- WHAT TO DO -
Transcribe only the part of the listing below that begins at the line containing "pinky pip: (486, 479)" and runs to its final line, keeping both ends.

- SUPPLIED RECORDS -
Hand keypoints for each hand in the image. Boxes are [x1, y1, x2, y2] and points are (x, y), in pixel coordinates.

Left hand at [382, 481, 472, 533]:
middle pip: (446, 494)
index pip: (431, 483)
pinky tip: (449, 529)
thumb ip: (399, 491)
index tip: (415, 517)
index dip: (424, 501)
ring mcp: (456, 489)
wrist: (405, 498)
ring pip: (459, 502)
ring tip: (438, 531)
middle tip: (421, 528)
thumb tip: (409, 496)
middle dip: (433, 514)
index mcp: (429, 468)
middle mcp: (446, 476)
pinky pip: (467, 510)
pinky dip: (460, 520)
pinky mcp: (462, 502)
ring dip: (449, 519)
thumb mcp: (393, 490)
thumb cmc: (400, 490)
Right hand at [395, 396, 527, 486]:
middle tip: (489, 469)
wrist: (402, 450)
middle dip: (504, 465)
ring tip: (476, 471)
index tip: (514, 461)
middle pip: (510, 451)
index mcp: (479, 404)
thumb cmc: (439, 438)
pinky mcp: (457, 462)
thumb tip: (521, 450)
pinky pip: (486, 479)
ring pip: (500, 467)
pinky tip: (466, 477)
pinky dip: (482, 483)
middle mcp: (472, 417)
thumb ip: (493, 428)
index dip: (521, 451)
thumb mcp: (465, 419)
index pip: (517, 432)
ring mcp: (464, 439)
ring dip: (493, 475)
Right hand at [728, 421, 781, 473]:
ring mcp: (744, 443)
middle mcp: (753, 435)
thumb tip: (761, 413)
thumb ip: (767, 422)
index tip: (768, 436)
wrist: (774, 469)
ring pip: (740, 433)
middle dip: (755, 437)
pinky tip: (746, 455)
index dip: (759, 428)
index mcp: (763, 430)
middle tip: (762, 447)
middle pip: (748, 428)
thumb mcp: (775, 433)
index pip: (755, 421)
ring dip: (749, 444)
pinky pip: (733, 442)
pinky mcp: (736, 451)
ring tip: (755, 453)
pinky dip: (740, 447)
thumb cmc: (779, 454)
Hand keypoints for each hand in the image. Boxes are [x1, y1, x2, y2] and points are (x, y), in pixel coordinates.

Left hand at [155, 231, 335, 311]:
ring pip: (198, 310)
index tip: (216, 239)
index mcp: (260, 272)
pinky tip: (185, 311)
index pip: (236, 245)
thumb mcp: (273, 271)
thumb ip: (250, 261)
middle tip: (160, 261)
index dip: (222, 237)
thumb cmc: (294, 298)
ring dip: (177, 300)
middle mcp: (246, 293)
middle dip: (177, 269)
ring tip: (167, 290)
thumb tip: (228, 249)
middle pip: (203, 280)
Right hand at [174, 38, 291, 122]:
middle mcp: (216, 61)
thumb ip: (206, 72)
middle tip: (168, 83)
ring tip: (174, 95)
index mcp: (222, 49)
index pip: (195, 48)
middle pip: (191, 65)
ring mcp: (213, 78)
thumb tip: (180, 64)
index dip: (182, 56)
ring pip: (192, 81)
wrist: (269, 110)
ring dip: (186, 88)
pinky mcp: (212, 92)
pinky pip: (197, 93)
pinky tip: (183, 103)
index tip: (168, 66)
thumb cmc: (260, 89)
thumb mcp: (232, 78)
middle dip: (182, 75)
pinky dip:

- OUTPUT FOR THIS TASK -
pinky pip: (486, 479)
ring pip: (500, 467)
pinky tip: (466, 477)
pinky dip: (482, 483)
middle mcp: (472, 417)
thumb ip: (493, 428)
index dip: (521, 451)
thumb mcp: (465, 419)
index pip: (517, 432)
ring mcp: (464, 439)
ring dip: (493, 475)
Right hand at [728, 421, 781, 473]:
ring mcp: (744, 443)
middle mcp: (753, 435)
thumb tip: (761, 413)
thumb ip: (767, 422)
index tip: (768, 436)
wrist: (774, 469)
ring pip: (740, 433)
middle dip: (755, 437)
pinky tip: (746, 455)
index dip: (759, 428)
index mcp: (763, 430)
middle tip: (762, 447)
middle pip: (748, 428)
thumb mcp: (775, 433)
index pip: (755, 421)
ring dip: (749, 444)
pinky pip: (733, 442)
pinky mcp: (736, 451)
ring tip: (755, 453)
pinky dip: (740, 447)
thumb cmc: (779, 454)
Hand keypoints for each hand in the image. Boxes are [x1, y1, x2, y2] and points are (x, y), in pixel coordinates.

Left hand at [155, 231, 335, 311]:
ring pip: (198, 310)
index tip: (216, 239)
index mcp: (260, 272)
pinky tip: (185, 311)
index pip: (236, 245)
thumb mcp: (273, 271)
thumb ip: (250, 261)
middle tip: (160, 261)
index dip: (222, 237)
thumb cmc: (294, 298)
ring dip: (177, 300)
middle mcp: (246, 293)
middle dip: (177, 269)
ring tip: (167, 290)
thumb tip: (228, 249)
middle pip: (203, 280)
Right hand at [174, 38, 291, 122]:
middle mcp: (216, 61)
thumb ip: (206, 72)
middle tip: (168, 83)
ring tip: (174, 95)
index mcp: (222, 49)
index pip: (195, 48)
middle pip: (191, 65)
ring mcp: (213, 78)
thumb tip: (180, 64)
index dip: (182, 56)
ring pip: (192, 81)
wrist: (269, 110)
ring dip: (186, 88)
pinky mcp: (212, 92)
pinky pip: (197, 93)
pinky tip: (183, 103)
index tip: (168, 66)
thumb cmc: (260, 89)
thumb mcp: (232, 78)
middle dip: (182, 75)
pinky dip:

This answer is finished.